The REP Wrap: UK proposes its own CS3D, US agency to clamp down on carbon offsets
Your weekly summary of corporate sustainability news.
A UK equivalent to the EU’s Corporate Sustainability Due Diligence Directive has gone through its first reading in the House of Lords this week. If successful, the proposed Bill would mirror efforts in the EU, France and Denmark to hold companies accountable for sustainability breaches within their supply chains. Specifically, it seeks to “place a duty on commercial organisations and public authorities to prevent human rights and environmental harms, including an obligation to conduct and publish human rights and environmental due diligence assessments on their own operations, subsidiaries and value chains; to make provision for civil liability, penalties, and a criminal offence for failures to comply with the duty; and for connected purposes.”
The US Commodity Futures Trading Commission (CFTC) is setting up a taskforce to help it enforce against fraud in the carbon offsetting space. Speaking on social media, CFTC Commissioner Kristin Johnson said the independent agency must “lead in issuing advisories and guidance, and begin developing rules that introduce transparency and market structure reforms in crypto and environmental commodities markets”. The Environmental Commodities Fraud Taskforce will inform what Johnson described as “important regulatory reforms” over coming months.

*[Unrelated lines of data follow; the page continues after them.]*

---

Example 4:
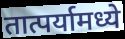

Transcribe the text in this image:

तात्पर्यामध्ये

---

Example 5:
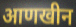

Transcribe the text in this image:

आणखीन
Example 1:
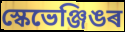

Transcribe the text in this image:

স্কেভেঞ্জিঙৰ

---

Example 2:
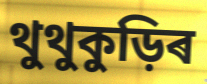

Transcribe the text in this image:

থুথুকুড়িৰ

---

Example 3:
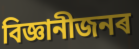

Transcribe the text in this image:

বিজ্ঞানীজনৰ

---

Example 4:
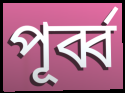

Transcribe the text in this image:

পূৰ্ব্ব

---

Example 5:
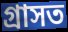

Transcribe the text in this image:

গ্ৰাসত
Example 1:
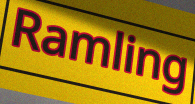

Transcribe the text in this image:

Ramling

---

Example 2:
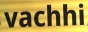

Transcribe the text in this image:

vachhi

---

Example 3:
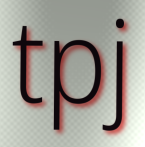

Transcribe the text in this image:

tpj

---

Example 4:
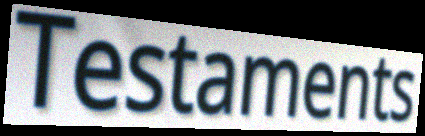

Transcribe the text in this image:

Testaments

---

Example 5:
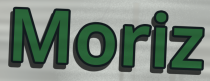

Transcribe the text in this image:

Moriz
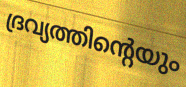
ദ്രവ്യത്തിന്റെയും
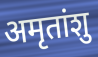
अमृतांशु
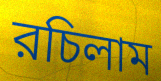
রচিলাম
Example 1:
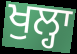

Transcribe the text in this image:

ਖੁਲ੍ਹਾ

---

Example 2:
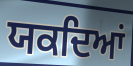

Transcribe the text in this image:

ਯਕਦਿਆਂ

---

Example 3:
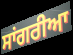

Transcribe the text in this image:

ਸਾਂਗਰੀਆ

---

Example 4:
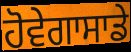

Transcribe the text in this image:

GRI and EFRAG have published an ‘index’ explaining how their respective sustainability disclosure standards stack up against each other. GRI is responsible for some of the world’s most popular voluntary standards, while EFRAG oversees those underpinning the EU’s Corporate Sustainability Reporting Directive. The pair have worked together for three years, and this week committed to continue collaborating on technical standards. “Entities reporting under ESRS will be deemed reporting ‘with reference’ to the GRI standards and existing GRI reporters will be able to leverage their current reporting efforts to prepare their ESRS “Sustainability statement”,” they said in a statement. EFRAG is expected to sign off on the index at its December meeting, they added.
A study of 1,641 US-based listed firms has concluded that those with large market capitalisations “displayed a clear and statistically significant positive relationship with diverse management”. In what it describes as one of the first empirical analyses of the impact of corporate diversity on financial performance, advocacy group As You Sow assessed the firms between 2016 and 2022, based on information released by the US Department of Labour earlier this year.

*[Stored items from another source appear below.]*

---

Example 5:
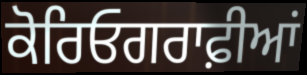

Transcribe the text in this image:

ਕੋਰਿਓਗਰਾਫ਼ੀਆਂ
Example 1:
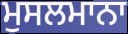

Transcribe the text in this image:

ਮੁਸਲਮਾਨਾ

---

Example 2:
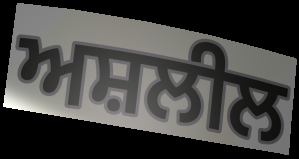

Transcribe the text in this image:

ਅਸ਼ਲੀਲ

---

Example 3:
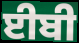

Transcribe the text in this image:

ਈਬੀ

Bloomberg has launched a tool that promises to help investors work out “the potential impact of a company’s business on any of the United Nations’ 17 Sustainable Development Goals”. The product maps some 500 sectorial activities to 30 types of impact – both positive and negative – for 50,000 listed firms.
The UK’s Green Finance Institute (CFI) wants to develop an industry for ‘property-linked finance’, based on the PACE model in the US. The government-backed body said it would work to convene companies, financial institutions, national lawmakers and local authorities to build the industry, adding that it had the potential to be rolled out across Europe. GFI has also published a report on how to unlock financing for low-carbon trucks and heavy goods vehicles.